Höhepunkt der Wanderung ist zweifellos Kloster Müstair, ein Weltkulturerbe. Gegründet wurde es von Karl dem Grossen. Eine Statue des Kaisers steht rechts vom Altar (auf dem Foto links von der zweiten Säule von rechts). Die Kirche ist romanisch mit ersten gotischen Elementen und mit grossartigen Fresken geschmückt. Man sollte unbedingt inne halten und die Kirche anschauen. Auch der Klosterladen ist einen Besuch wert. Neben Religiösem gibt es eine Reihe lokaler Spezialitäten, bis hin zum Arvenlikör. Wer gemütlich läuft, braucht bis Müstair ca. 4 1/2 Stunden. Ich war zügig unterwegs und brauchte nur 3 1/2. Also habe ich eine Wanderkarte vom Vinschgau (Südtirol) gekauft und geschaut, ob ich bis Glurns - Glorenza laufen kann. Wegstrecke ca. 15 km. Erkundigt habe ich mich natürlich auch. Ja, wenn ich auf dem Veloweg laufe, dauere es ca. 2 1/2 Stunden. Die berühmten Waalwege (das sind Wege entlang der alten Bewässerungsrinnen) seien noch geschlossen. Gut, also los - müde war ich nicht.
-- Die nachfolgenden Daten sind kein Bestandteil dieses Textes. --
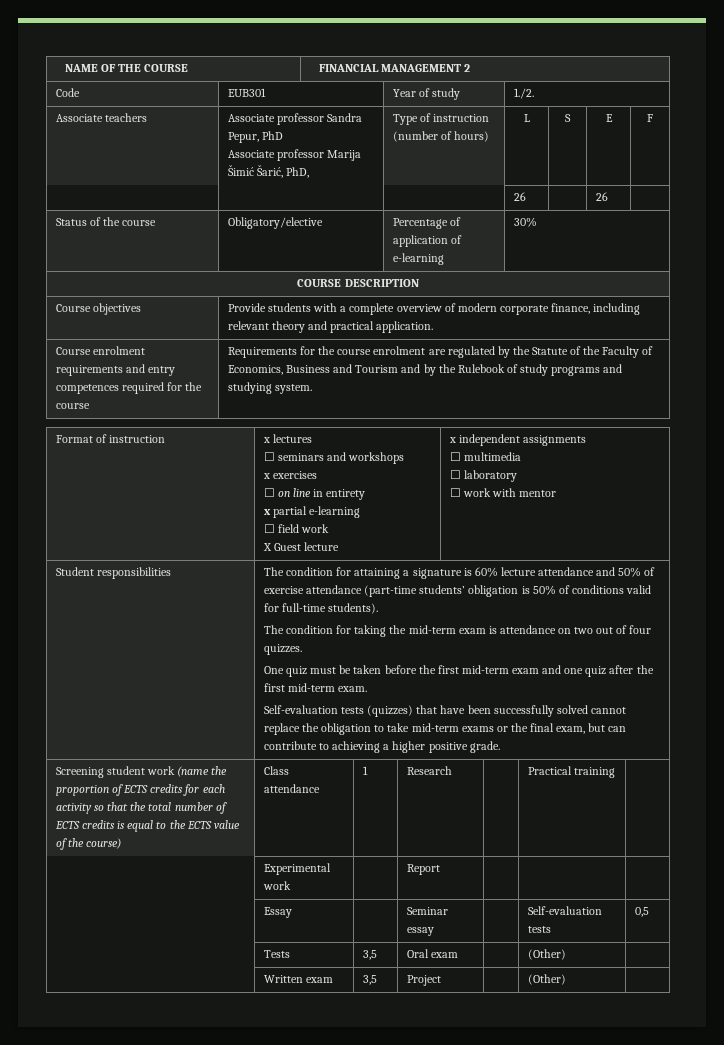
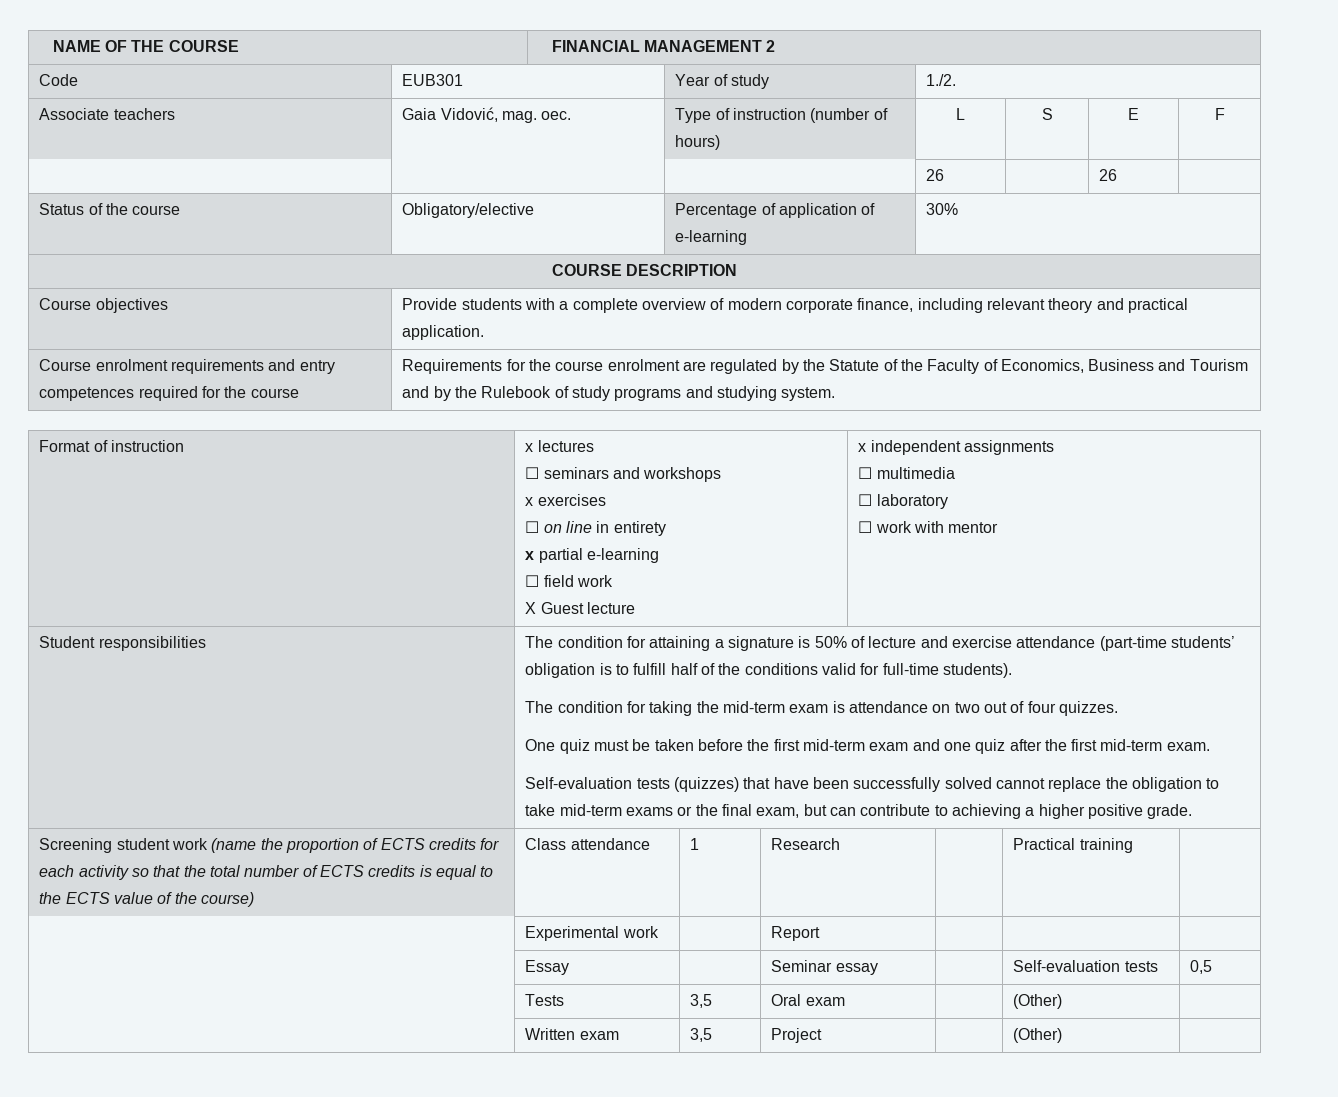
[228,113,363,125] [228,131,284,143] [228,149,362,161] [228,165,310,178] Associate professor Sandra Pepur, PhD // Associate professor Marija Šimić Šarić, PhD, -> [402,107,572,123] Gaia Vidović, mag. oec.
[474,567,656,577] 60% lecture attendance and 50% of -> [814,636,948,648] 50% of lecture and
[532,585,570,595] 50% of -> [616,663,741,675] to fulfill half of the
Oh, bella Italia! Die hübschen jungen Zöllner - nicht aus der Region, denn sie sprachen nur italienisch - haben mich fassungslos angeschaut, als ich erzählte, dass ich nach Glorenza laufe. Etwas weit, meinten sie ...
Endlich im Südtirol, und auch gleich in den Apfelplantagen! Hier, kurz vor Glurns, habe ich mich das einzige Mal verlaufen. Ich wollte eine Abkürzung nehmen (leider ging es nach dem Motto "short cuts make long delays"), weil meine Füsse inzwischen recht weh taten. Bin also mitten in den Obstgärten gelandet, wo auch der Weg aufhörte. Also leider die Böschung rauf zur Fahrstrasse und entlang der viel befahrenen Strasse die letzten 2 km nach Glurns.
Und hier der erste Blick auf die mittelalterliche Stadtmauer, die vollständig erhalten ist. Glorenza gilt als das "Rothenburg" des Südtirol. Dort habe ich wunderbaren Tiroler Speck gekauft, vor der Stadtmauer den letzten Käse gegessen, auf dem Dorfplatz gesessen und eine Skizze gemacht, und bin um ca. 17.00 Uhr ins Postauto gestiegen. Vom Rückweg nach Zernez habe ich nicht mehr viel mitbekommen, ich bin ziemlich schnell eingeschlafen. War gegen 20.00 Uhr wieder in der Chasa Diala - und um 21.00 Uhr schon tief im Bett. Es war ein wunderbarer Tag!